[Reading passage]:
START

# Unintentional Drifting next to Canal



## Trumpettom001 (15 Nov 2009)

What fun - I've been out today for a pathetic 15 miles - admittely having great fun in doing so - riding along a muddy towpath, with inch deep watery mud, using 26" by 2" fully slicked tyres - it's the weirdest feeling when the back end of the bike goes out from behind you and you have to countersteer to regain control...

P.S. a mere 3 P-words - I now need a new p-word repair kit... poop...


----------



## gaz (15 Nov 2009)

I've done that a few times on man whole covers and paint on my slicks. not the most fun in the world, but certainly satisfying when you can hold it.


----------



## Trumpettom001 (15 Nov 2009)

definately satisying to hold - I agree - but yeah, It wouldn't be too happy were it to happen on a road with those pesky cars...


----------



## 02GF74 (16 Nov 2009)

try riding in deep snow - same effect and doesn't so much when you cannot quite hold it.


----------



## Valy (11 Dec 2009)

I went for a ride yesterday and as I was coming back home (very shortly after setting off ) to get some thicker gloves I had a sudden drift - it seemed like ice on the road! It was quite foggy and pretty cold, however I did not see that coming. It was a downhill tarmac path and I was not going too slow either (relative to that situation)- maybe 15-20KM/H. 

But I'm not really sure about the speed.


----------



## lukesdad (12 Dec 2009)

Im drifting now !


----------



## Valy (13 Dec 2009)

lukesdad said:


> Im drifting now !



Huh?


----------

END

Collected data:
START

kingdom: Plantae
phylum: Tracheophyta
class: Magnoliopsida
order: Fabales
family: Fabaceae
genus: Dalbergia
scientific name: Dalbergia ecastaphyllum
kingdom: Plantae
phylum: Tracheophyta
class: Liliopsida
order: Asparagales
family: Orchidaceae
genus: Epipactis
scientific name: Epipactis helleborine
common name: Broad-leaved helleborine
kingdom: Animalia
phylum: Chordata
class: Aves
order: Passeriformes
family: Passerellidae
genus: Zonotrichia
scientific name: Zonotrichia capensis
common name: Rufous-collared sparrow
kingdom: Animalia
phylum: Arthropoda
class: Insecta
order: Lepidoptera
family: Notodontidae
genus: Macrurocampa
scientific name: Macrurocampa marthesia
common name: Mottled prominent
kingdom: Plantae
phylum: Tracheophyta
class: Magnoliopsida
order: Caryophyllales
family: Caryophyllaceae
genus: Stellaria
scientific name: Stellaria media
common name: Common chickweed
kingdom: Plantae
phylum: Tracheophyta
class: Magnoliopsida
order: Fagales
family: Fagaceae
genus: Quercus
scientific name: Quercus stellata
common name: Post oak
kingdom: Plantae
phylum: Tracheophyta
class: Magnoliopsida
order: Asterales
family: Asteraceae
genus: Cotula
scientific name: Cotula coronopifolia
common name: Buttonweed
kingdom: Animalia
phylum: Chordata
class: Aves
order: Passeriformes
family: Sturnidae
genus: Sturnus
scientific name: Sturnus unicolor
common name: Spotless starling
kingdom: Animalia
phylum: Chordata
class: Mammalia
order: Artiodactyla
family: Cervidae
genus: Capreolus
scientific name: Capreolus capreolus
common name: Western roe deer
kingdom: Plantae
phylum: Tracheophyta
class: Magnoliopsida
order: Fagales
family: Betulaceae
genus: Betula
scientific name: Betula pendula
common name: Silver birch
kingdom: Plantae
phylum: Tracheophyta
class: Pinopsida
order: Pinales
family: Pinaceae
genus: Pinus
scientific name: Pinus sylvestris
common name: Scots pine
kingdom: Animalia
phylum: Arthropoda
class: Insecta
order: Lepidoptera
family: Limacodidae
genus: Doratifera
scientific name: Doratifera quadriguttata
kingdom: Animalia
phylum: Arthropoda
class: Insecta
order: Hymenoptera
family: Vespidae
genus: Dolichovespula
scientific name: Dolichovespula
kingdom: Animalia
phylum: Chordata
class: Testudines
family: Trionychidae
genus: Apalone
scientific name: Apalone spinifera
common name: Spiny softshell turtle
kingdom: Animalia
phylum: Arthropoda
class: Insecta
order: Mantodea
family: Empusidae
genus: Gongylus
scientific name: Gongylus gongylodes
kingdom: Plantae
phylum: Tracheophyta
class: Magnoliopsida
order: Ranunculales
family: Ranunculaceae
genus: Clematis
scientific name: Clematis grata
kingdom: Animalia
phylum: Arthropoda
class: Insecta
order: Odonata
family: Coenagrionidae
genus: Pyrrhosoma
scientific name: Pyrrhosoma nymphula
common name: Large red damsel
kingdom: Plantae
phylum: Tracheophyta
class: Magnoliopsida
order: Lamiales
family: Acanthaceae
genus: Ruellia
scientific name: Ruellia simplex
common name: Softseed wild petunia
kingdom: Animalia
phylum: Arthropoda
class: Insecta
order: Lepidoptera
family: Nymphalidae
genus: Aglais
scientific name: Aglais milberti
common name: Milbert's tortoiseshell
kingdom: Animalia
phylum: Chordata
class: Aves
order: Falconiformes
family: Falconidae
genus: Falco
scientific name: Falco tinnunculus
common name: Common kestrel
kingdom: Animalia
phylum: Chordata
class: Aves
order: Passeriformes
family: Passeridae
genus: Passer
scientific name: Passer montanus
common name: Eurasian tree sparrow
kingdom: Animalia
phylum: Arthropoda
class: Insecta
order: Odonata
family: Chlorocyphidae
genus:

END

Write out the forum thread about drifting beside a canal from "What fun - I've" up to and including "can hold it.", renaming "towpath" as "canal path". These records were drawn from a separate source.

[Written solution]:
What fun - I've been out today for a pathetic 15 miles - admittely having great fun in doing so - riding along a muddy canal path, with inch deep watery mud, using 26" by 2" fully slicked tyres - it's the weirdest feeling when the back end of the bike goes out from behind you and you have to countersteer to regain control...

P.S. a mere 3 P-words - I now need a new p-word repair kit... poop...


----------



## gaz (15 Nov 2009)

I've done that a few times on man whole covers and paint on my slicks. not the most fun in the world, but certainly satisfying when you can hold it.